Treacherous Temptations(49)



“I suppose you are right, but you are much changed, Hadley.” Her lips pursed in a show of disappointment. “You have grown selfish. Once you might have shared your pleasure.”

“I only act with the discretion you seem to lack. You pay too little heed to servants. They are neither blind, deaf, nor dumb. Scandals are nurtured and spread below stairs. It would behoove you to remember that. Moreover, you would act with unseemly haste. I must make proper arrangements or all will surely go afoul.”

“But you must do it now!” Barbara insisted. “Before Sir Richard can contract an alliance with another. He plans to do so tomorrow night. He’s already prepared the contracts and only awaits the signature of the one he chooses.”

“Nevertheless, if a contract is signed tomorrow eve, they will do nothing more than congratulate themselves with much drink. If Sir Richard insists on a hasty union, you must stall them for a time. Claim her flux indisposes her. That excuse will put off the eager groom for half a fortnight for a certainty.”

“We don’t have half a fortnight!”

“No. We do not,” he agreed. “But I will need at least a day or two to take care of urgent business.” Like getting Mary the hell out of Barbara’s clutches. The sheer depths of her depravity had taken him by surprise, even after all this time.

“What can be more pressing than this?”

“How about leaving the country with a whole skin?” he suggested with a steely stare.

“What do you mean?” she asked, penciled brows raised.

“You know what kind of activities I have been involved in. Do you not understand the risk I take by crossing Sir Richard?”

“But once out of the country—”

“Getting out undetected is precisely the issue, Barbara. Do you honestly think I am the only man involved in the games? Sir Richard has eyes and ears in diverse places. I must take extreme care or he will surely have me imprisoned…or worse. As I said, I need a bit of time. But I will go to the girl this night and see the deed done.” He extended his hand, palm up. “The key, if you will?”

Barbara dangled it from her fingers. “You will report to me when it is finished?”

He snatched it from her with a scowl. “I see no need to share the details, but I will inform you when my plans are solidified.”

He could feel Barbara’s suspicions and jealousy. It filled him with an urgency to get Mary away to someplace safe, someplace they could begin a life together, and where he could forget his guilt, bury his shame-filled past, and start anew.



Barbara poured herself a drink and downed it on a swallow, incredulous that she’d lost him. She who had always had her pick of men, who had teased and tormented and left scores of them begging to grace her bed, had lost Hadley! Of all the men she had known, Hadley had been the best. He knew how to read a woman’s most intimate thoughts, how to evoke her most salacious desires, how to make her scream with rapture. He had been the perfect lover because she had taught him everything he knew. The knowledge that she had lost him to that coarse little slut, made every pore seethe with jealous rage.

Even worse was his deception. As soon as she’d laid eyes on Mary, she’d known something was amiss. The little baggage thought herself so clever, but Barbara could smell the deception in the air. It was, after all, a most familiar perfume. Either she or Hadley was lying, or perhaps both. If he hadn’t f*cked her already, he certainly would tonight. And then he would spirit her away at the earliest opportunity.

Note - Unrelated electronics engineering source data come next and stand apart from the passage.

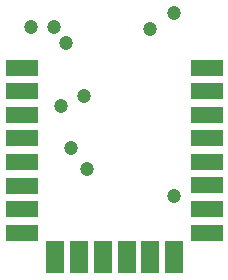
<source format=gbs>
G04 Layer_Color=16711935*
%FSLAX25Y25*%
%MOIN*%
G70*
G01*
G75*
%ADD46C,0.04737*%
%ADD47R,0.11036X0.05524*%
%ADD48R,0.06300X0.10800*%
D46*
X565650Y260236D02*
D03*
X517913Y316535D02*
D03*
X527854Y290059D02*
D03*
X531299Y276083D02*
D03*
X514124Y263632D02*
D03*
X514343Y287231D02*
D03*
X514269Y279432D02*
D03*
X525787Y316634D02*
D03*
X514217Y295232D02*
D03*
X514295Y271532D02*
D03*
X577165Y247933D02*
D03*
X514076Y247932D02*
D03*
X514099Y255832D02*
D03*
X576898Y287332D02*
D03*
X577161Y279532D02*
D03*
X577146Y303031D02*
D03*
X536500Y269200D02*
D03*
X535700Y293600D02*
D03*
X557800Y315800D02*
D03*
X529724Y311319D02*
D03*
X565650Y321063D02*
D03*
D47*
X576476Y255931D02*
D03*
X514976Y247932D02*
D03*
X576476Y303031D02*
D03*
Y295232D02*
D03*
Y287332D02*
D03*
Y279532D02*
D03*
Y271532D02*
D03*
Y263732D02*
D03*
Y248031D02*
D03*
X514976Y255832D02*
D03*
Y263632D02*
D03*
X515076Y271532D02*
D03*
Y279432D02*
D03*
Y287231D02*
D03*
Y295232D02*
D03*
Y303031D02*
D03*
D48*
X565476Y239831D02*
D03*
X557676D02*
D03*
X549876D02*
D03*
X541876D02*
D03*
X534076D02*
D03*
X526076D02*
D03*
M02*

</source>
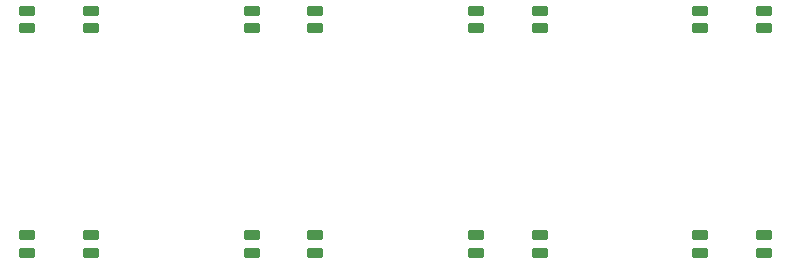
<source format=gtp>
G04 #@! TF.GenerationSoftware,KiCad,Pcbnew,9.0.7*
G04 #@! TF.CreationDate,2026-02-20T22:20:20+11:00*
G04 #@! TF.ProjectId,oled-v2,6f6c6564-2d76-4322-9e6b-696361645f70,rev?*
G04 #@! TF.SameCoordinates,Original*
G04 #@! TF.FileFunction,Paste,Top*
G04 #@! TF.FilePolarity,Positive*
%FSLAX46Y46*%
G04 Gerber Fmt 4.6, Leading zero omitted, Abs format (unit mm)*
G04 Created by KiCad (PCBNEW 9.0.7) date 2026-02-20 22:20:20*
%MOMM*%
%LPD*%
G01*
G04 APERTURE LIST*
G04 Aperture macros list*
%AMRoundRect*
0 Rectangle with rounded corners*
0 $1 Rounding radius*
0 $2 $3 $4 $5 $6 $7 $8 $9 X,Y pos of 4 corners*
0 Add a 4 corners polygon primitive as box body*
4,1,4,$2,$3,$4,$5,$6,$7,$8,$9,$2,$3,0*
0 Add four circle primitives for the rounded corners*
1,1,$1+$1,$2,$3*
1,1,$1+$1,$4,$5*
1,1,$1+$1,$6,$7*
1,1,$1+$1,$8,$9*
0 Add four rect primitives between the rounded corners*
20,1,$1+$1,$2,$3,$4,$5,0*
20,1,$1+$1,$4,$5,$6,$7,0*
20,1,$1+$1,$6,$7,$8,$9,0*
20,1,$1+$1,$8,$9,$2,$3,0*%
G04 Aperture macros list end*
%ADD10RoundRect,0.205000X-0.495000X-0.205000X0.495000X-0.205000X0.495000X0.205000X-0.495000X0.205000X0*%
G04 APERTURE END LIST*
D10*
X124700000Y-54250000D03*
X124700000Y-55750000D03*
X119300000Y-55750000D03*
X119300000Y-54250000D03*
X143700000Y-54250000D03*
X143700000Y-55750000D03*
X138300000Y-55750000D03*
X138300000Y-54250000D03*
X105700000Y-73250000D03*
X105700000Y-74750000D03*
X100300000Y-74750000D03*
X100300000Y-73250000D03*
X86700000Y-73250000D03*
X86700000Y-74750000D03*
X81300000Y-74750000D03*
X81300000Y-73250000D03*
X124700000Y-73250000D03*
X124700000Y-74750000D03*
X119300000Y-74750000D03*
X119300000Y-73250000D03*
X105700000Y-54250000D03*
X105700000Y-55750000D03*
X100300000Y-55750000D03*
X100300000Y-54250000D03*
X143700000Y-73250000D03*
X143700000Y-74750000D03*
X138300000Y-74750000D03*
X138300000Y-73250000D03*
X86700000Y-54250000D03*
X86700000Y-55750000D03*
X81300000Y-55750000D03*
X81300000Y-54250000D03*
M02*

</source>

Though he tried to conceal it, he had betrayed himself with his protective display where Mary was concerned, as if he sought to position himself between them. It was also clear he had no intention of sharing. He intended to keep both the girl and her money for himself…a betrayal she would not tolerate. After all she had done for him? She would make that lying, manipulating whoreson pay dearly for his treachery and greed. She would make them both pay!

How delightful.

How titillating.

Consumed with delicious visions of vengeance, Barbara penned her first missive to a private address in Bloomsbury, and then a second note to Sir Richard. Then, not wishing to waste even a moment waiting for her coach to be put to, Barbara called for her sedan chair, directing it to the Houses of Parliament where she dispatched her running footman with her urgent message.

Sir Richard came to her chair with a scowl. “What the devil is so pressing that you would call me away from my duties, Barbara?”

“There’s something afoot, Sir Richard. Both Mary and Hadley are playing exceedingly coy. I can only surmise that they are planning an elopement.”

“The hell you say!”

“Hadley is in need of an heiress and intends to steal her right out from under your nose. He will secrete her out of the country, just mark my word!”

“But you called him here for precisely that purpose, didn’t you, Barbara? To claim her fortune? But now he would abscond and cut you out, eh? Is that it?”

She pouted. “But how can you even think such a thing? I have always been devoutly loyal to you. I even keep the girl under lock and key, but I doubt that will suffice should Hadley decide to whisk her off.”

“He won’t succeed,” Sir Richard replied. “I advised him to return to Rome. I even warned him what would transpire if he defied me. Now he will suffer the consequences.”